• Assignment: Update the stretch of rows from the line containing "ARCHIVOVANÁ PREZENTACE" through the line containing "Složky fotek" by replacing "Zdarma" with "Z útulku", leaving everything else unchanged, and return only those lines.

• Dataset records:

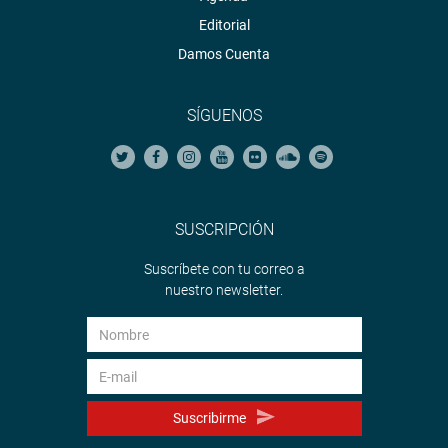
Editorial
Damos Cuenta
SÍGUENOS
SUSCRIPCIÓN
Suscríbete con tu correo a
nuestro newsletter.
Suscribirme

--

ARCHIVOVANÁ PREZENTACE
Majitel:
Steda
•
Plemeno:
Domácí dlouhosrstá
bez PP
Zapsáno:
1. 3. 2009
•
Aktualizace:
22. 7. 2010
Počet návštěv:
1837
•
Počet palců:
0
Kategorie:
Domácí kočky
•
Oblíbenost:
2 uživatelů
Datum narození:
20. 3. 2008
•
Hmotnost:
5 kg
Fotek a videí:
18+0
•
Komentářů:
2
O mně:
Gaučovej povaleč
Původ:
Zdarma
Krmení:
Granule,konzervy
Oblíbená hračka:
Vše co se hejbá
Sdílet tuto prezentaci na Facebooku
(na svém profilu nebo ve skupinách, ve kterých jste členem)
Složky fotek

• Response to this exercise:
ARCHIVOVANÁ PREZENTACE
Majitel:
Steda
•
Plemeno:
Domácí dlouhosrstá
bez PP
Zapsáno:
1. 3. 2009
•
Aktualizace:
22. 7. 2010
Počet návštěv:
1837
•
Počet palců:
0
Kategorie:
Domácí kočky
•
Oblíbenost:
2 uživatelů
Datum narození:
20. 3. 2008
•
Hmotnost:
5 kg
Fotek a videí:
18+0
•
Komentářů:
2
O mně:
Gaučovej povaleč
Původ:
Z útulku
Krmení:
Granule,konzervy
Oblíbená hračka:
Vše co se hejbá
Sdílet tuto prezentaci na Facebooku
(na svém profilu nebo ve skupinách, ve kterých jste členem)
Složky fotek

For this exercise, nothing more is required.